Text passage:
Alexander McQueen for Givenchy Couture tuxedo jumpsuit — Vogue Paris Original 2343

Alexander McQueen for Givenchy: Vogue Patterns, Part 3

July 25, 2011 § 3 Comments

This week, the final instalment of my three-part series on Vogue Patterns’ Alexander McQueen designs for the house of Givenchy. (See Part 1 here; see Part 2 here.) Our last four designs were drawn from two Givenchy collections presented in 1999: the Fall 1999 and Spring 2000 ready-to-wear.

6. Givenchy Prêt-à-porter Fall/Winter 1999–2000 (shown March 1999)

As its android-meets-cybergoth runway styling made abundantly clear, the Givenchy Fall 1999 ready-to-wear collection took its theme from the new millennium. The New York Times’ Cathy Horyn reported that “Alexander McQueen … staged his Givenchy show Wednesday with models in Martian pancake and frizzled wigs walking robotlike down a mirrored runway beaming with airport lights. The collection vividly showcased Mr. McQueen’s laser-sharp tailoring—lunar-white trouser suits with crosses etched out in gray fur, slick coats with the couture equivalent of clear plastic upholstery covers, silvery leathers and a molded red top that would enhance any alien bosom” (Cathy Horyn, “Down to Earth in Paris”).

Vogue Patterns nonetheless chose two designs from the Fall 1999–2000 ready-to-wear collection. Perhaps unsurprisingly, the company opted to produce its own promotional photos, which has the effect of highlighting the tailoring—the emerging theme of this series of Vogue patterns. The first, Vogue 2467 (1999), is a double-breasted pantsuit with concealed front closure:

Givenchy by Alexander McQueen pattern Vogue 2467

Vogue 2467 by Alexander McQueen for Givenchy (1999) Buttonless double-breasted pantsuit.

Technical drawing for Vogue 2467

Here’s the envelope description: Misses’ Jacket & Pants: Close-fitting, fully interfaced, lined, double-breasted, below-hip jacket has collar, seam detail around collar, shoulder pads, front extending to side back and into flaps, no side seams, concealed welt pockets, back vent and long, two-piece sleeves with mock vent. Semi-fitted, lined, wide-legged pants have waistband, yokes and mock-fly zipper. Featured in the September/October 2000 issue of Vogue Patterns magazine. (Vogue 2467 was sold in single sizes, rather than the usual size range.)

This Corbis photo shows the runway version of Vogue 2467:

Givenchy Prêt-à-porter Fall/Winter 1999-2000, Corbis image © Baril/Roncen

Here are L’Officiel‘s collection images:

L’Officiel 1000 modèles 1999 no. 5 via

L’Officiel 1000 modèles 1999 no. 5 via

The second pattern, Vogue 2478 (2000), is a pantsuit with inverted lapels and seaming detail on the jacket front:

Givenchy by Alexander McQueen pattern Vogue 2478

Vogue 2478 by Alexander McQueen for Givenchy (2000) Pantsuit with inverted lapels.

Source material:
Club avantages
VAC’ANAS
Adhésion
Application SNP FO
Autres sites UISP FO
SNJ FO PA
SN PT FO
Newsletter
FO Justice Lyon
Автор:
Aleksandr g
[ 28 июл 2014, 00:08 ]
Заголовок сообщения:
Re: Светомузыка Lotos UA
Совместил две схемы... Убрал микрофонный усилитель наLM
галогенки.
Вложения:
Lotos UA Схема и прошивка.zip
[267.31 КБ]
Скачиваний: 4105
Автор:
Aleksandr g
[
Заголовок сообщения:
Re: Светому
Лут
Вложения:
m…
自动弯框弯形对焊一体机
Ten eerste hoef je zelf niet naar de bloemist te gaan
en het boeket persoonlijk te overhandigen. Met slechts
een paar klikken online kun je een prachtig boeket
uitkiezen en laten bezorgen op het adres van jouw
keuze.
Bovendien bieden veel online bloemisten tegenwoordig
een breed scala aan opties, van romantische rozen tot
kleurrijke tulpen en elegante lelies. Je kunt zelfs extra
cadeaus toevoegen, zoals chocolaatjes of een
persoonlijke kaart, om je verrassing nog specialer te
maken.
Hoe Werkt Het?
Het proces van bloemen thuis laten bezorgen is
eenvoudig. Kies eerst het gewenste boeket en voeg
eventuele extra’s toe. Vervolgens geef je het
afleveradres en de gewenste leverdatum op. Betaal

Required action:
Please write the next part of the post on Alexander McQueen's Givenchy designs for Vogue Patterns, picking up where it stops.

Task output:
Technical drawing for Vogue 2478

The envelope description reads: Misses’ Jacket & Pants: Semi-fitted, fully interfaced, lined, below-hip or below-mid-knee jacket has upper collar and side-front cut in-one, shoulder pads, side-front pockets, side-back seams, front zipper and longer than regular length, two-piece sleeves with mock vent. B: side slits. Wide-legged, floor-length, lined pants have front button waistband, welt pockets and mock-fly zipper.

Here’s the Corbis runway photo of the Vogue 2478 design:

Givenchy Prêt-à-porter Fall/Winter 1999-2000, Corbis image © Baril/Roncen.

Just for fun, here are two editorial images of Givenchy’s Fall 1999 ready-to-wear from W magazine that show the collection’s different potential emphases. The first shoot follows Claudia Schiffer in Cannes, while the second re-imagines Stanley Kubrick’s “2001: A Space Odyssey” starring Guinevere Van Seenus (slightly cropped by my scanner):

Givenchy’s polyester, elastin and Lurex metallic suit, by Alexander McQueen. W magazine, September 1999. Photo: Juergen Teller. Stylist: Michel Botbol.

(Vogue took a similar tack in its September 1999 issue in this editorial photo by Mario Testino.)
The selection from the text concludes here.